BGM(?):圣堂之门-阿沁《梵谷的左耳》
Description
A string is a valid parentheses string (denoted VPS) if it meets one of the following:
It is an empty string “”, or a single character not equal to “(” or “)”,
It can be written as AB (A concatenated with B), where A and B are VPS’s, or
It can be written as (A), where A is a VPS.
We can similarly define the nesting depth depth(S) of any VPS S as follows:
depth(“”) = 0
depth© = 0, where C is a string with a single character not equal to “(” or “)”.
depth(A + B) = max(depth(A), depth(B)), where A and B are VPS’s.
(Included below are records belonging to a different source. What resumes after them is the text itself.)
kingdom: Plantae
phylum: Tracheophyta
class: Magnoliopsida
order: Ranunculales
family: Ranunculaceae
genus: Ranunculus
depth(“(” + A + “)”) = 1 + depth(A), where A is a VPS.
For example, “”, “()()”, and “()(()())” are VPS’s (with nesting depths 0, 1, and 2), and “)(” and “(()” are not VPS’s.
Given a VPS represented as string s, return the nesting depth of s.
Example 1:
Input: s = "(1+(2*3)+((8)/4))+1"
Output: 3
Explanation: Digit 8 is inside of 3 nested parentheses in the string.
##Example 2:
Input: s = "(1)+((2))+(((3)))"
Output: 3
Constraints:
1 <= s.length <= 100
s consists of digits 0-9 and characters ‘+’, ‘-’, ‘*’, ‘/’, ‘(’, and ‘)’.
It is guaranteed that parentheses expression s is a VPS.
Solution
Try to think it easy: define s for the number of (, and deep for the deep
- When visit’(', just count start.
- When visit’)', regarding as a VPS finish, compare current deep with start. Finally, sub the start as the ‘layer’ of this nest has been finish
Code
class Solution {
public:
int maxDepth(string s)
{
if(s==" "||(s.length()==1&&s!="("&&s!=")")) return 0;
else
{
int deep=0,start=0;
for(int i=0;i<s.size();++i)
{
if(s[i]=='(')
{
++start;
}
else if(s[i]==')')
{
deep=max(deep,start);
--start;
}
}
return deep;
}
return 0;
}
};